- DIRECTIONS -
Reproduce the data below verbatim, every line of it.

━━━━━ PROVIDED INFORMATION

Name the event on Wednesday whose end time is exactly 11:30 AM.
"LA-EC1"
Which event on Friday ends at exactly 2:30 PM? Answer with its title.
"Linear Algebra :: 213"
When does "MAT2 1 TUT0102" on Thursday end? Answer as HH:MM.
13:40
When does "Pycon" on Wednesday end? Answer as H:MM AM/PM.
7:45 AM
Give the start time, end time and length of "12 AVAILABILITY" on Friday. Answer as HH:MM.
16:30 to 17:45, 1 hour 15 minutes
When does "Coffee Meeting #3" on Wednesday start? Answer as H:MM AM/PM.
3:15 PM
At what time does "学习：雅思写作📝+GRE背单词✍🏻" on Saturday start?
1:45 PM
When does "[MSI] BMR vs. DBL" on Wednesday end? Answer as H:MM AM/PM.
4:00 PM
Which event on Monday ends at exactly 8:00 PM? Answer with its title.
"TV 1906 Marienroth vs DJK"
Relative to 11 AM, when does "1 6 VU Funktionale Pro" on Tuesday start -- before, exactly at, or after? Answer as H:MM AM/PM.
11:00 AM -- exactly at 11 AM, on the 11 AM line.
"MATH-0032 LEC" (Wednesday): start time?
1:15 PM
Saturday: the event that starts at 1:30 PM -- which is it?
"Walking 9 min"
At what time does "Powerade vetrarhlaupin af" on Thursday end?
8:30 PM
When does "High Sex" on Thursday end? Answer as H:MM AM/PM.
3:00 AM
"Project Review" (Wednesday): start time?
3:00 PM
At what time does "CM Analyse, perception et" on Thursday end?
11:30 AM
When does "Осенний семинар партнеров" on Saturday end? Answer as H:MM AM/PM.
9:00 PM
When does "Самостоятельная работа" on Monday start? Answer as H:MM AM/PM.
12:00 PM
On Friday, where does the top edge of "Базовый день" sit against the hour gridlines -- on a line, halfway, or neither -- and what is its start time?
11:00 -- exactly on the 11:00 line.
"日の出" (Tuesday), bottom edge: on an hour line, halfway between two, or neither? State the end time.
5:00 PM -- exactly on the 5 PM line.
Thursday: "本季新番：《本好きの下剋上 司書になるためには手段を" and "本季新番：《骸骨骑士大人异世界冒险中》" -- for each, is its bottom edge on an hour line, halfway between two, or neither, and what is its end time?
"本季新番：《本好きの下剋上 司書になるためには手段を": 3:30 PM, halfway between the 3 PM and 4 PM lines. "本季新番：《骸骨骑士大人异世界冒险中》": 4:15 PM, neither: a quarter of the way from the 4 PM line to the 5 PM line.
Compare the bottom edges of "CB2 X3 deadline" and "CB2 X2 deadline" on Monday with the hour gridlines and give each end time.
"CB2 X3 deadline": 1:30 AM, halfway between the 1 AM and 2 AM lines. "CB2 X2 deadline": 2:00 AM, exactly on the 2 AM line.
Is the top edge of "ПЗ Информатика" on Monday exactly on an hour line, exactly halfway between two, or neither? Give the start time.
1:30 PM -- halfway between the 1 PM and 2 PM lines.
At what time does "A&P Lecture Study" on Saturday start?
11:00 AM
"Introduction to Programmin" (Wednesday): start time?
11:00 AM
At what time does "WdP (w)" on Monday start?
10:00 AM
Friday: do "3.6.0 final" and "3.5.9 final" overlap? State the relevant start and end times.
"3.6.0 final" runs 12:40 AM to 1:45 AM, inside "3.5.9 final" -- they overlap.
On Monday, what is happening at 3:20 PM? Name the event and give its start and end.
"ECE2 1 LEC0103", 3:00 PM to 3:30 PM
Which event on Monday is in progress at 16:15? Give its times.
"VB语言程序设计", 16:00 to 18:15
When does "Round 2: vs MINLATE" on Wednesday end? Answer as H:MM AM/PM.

━━━━━━━━━━

- EXPECTED OUTPUT -
Name the event on Wednesday whose end time is exactly 11:30 AM.
"LA-EC1"
Which event on Friday ends at exactly 2:30 PM? Answer with its title.
"Linear Algebra :: 213"
When does "MAT2 1 TUT0102" on Thursday end? Answer as HH:MM.
13:40
When does "Pycon" on Wednesday end? Answer as H:MM AM/PM.
7:45 AM
Give the start time, end time and length of "12 AVAILABILITY" on Friday. Answer as HH:MM.
16:30 to 17:45, 1 hour 15 minutes
When does "Coffee Meeting #3" on Wednesday start? Answer as H:MM AM/PM.
3:15 PM
At what time does "学习：雅思写作📝+GRE背单词✍🏻" on Saturday start?
1:45 PM
When does "[MSI] BMR vs. DBL" on Wednesday end? Answer as H:MM AM/PM.
4:00 PM
Which event on Monday ends at exactly 8:00 PM? Answer with its title.
"TV 1906 Marienroth vs DJK"
Relative to 11 AM, when does "1 6 VU Funktionale Pro" on Tuesday start -- before, exactly at, or after? Answer as H:MM AM/PM.
11:00 AM -- exactly at 11 AM, on the 11 AM line.
"MATH-0032 LEC" (Wednesday): start time?
1:15 PM
Saturday: the event that starts at 1:30 PM -- which is it?
"Walking 9 min"
At what time does "Powerade vetrarhlaupin af" on Thursday end?
8:30 PM
When does "High Sex" on Thursday end? Answer as H:MM AM/PM.
3:00 AM
"Project Review" (Wednesday): start time?
3:00 PM
At what time does "CM Analyse, perception et" on Thursday end?
11:30 AM
When does "Осенний семинар партнеров" on Saturday end? Answer as H:MM AM/PM.
9:00 PM
When does "Самостоятельная работа" on Monday start? Answer as H:MM AM/PM.
12:00 PM
On Friday, where does the top edge of "Базовый день" sit against the hour gridlines -- on a line, halfway, or neither -- and what is its start time?
11:00 -- exactly on the 11:00 line.
"日の出" (Tuesday), bottom edge: on an hour line, halfway between two, or neither? State the end time.
5:00 PM -- exactly on the 5 PM line.
Thursday: "本季新番：《本好きの下剋上 司書になるためには手段を" and "本季新番：《骸骨骑士大人异世界冒险中》" -- for each, is its bottom edge on an hour line, halfway between two, or neither, and what is its end time?
"本季新番：《本好きの下剋上 司書になるためには手段を": 3:30 PM, halfway between the 3 PM and 4 PM lines. "本季新番：《骸骨骑士大人异世界冒险中》": 4:15 PM, neither: a quarter of the way from the 4 PM line to the 5 PM line.
Compare the bottom edges of "CB2 X3 deadline" and "CB2 X2 deadline" on Monday with the hour gridlines and give each end time.
"CB2 X3 deadline": 1:30 AM, halfway between the 1 AM and 2 AM lines. "CB2 X2 deadline": 2:00 AM, exactly on the 2 AM line.
Is the top edge of "ПЗ Информатика" on Monday exactly on an hour line, exactly halfway between two, or neither? Give the start time.
1:30 PM -- halfway between the 1 PM and 2 PM lines.
At what time does "A&P Lecture Study" on Saturday start?
11:00 AM
"Introduction to Programmin" (Wednesday): start time?
11:00 AM
At what time does "WdP (w)" on Monday start?
10:00 AM
Friday: do "3.6.0 final" and "3.5.9 final" overlap? State the relevant start and end times.
"3.6.0 final" runs 12:40 AM to 1:45 AM, inside "3.5.9 final" -- they overlap.
On Monday, what is happening at 3:20 PM? Name the event and give its start and end.
"ECE2 1 LEC0103", 3:00 PM to 3:30 PM
Which event on Monday is in progress at 16:15? Give its times.
"VB语言程序设计", 16:00 to 18:15
When does "Round 2: vs MINLATE" on Wednesday end? Answer as H:MM AM/PM.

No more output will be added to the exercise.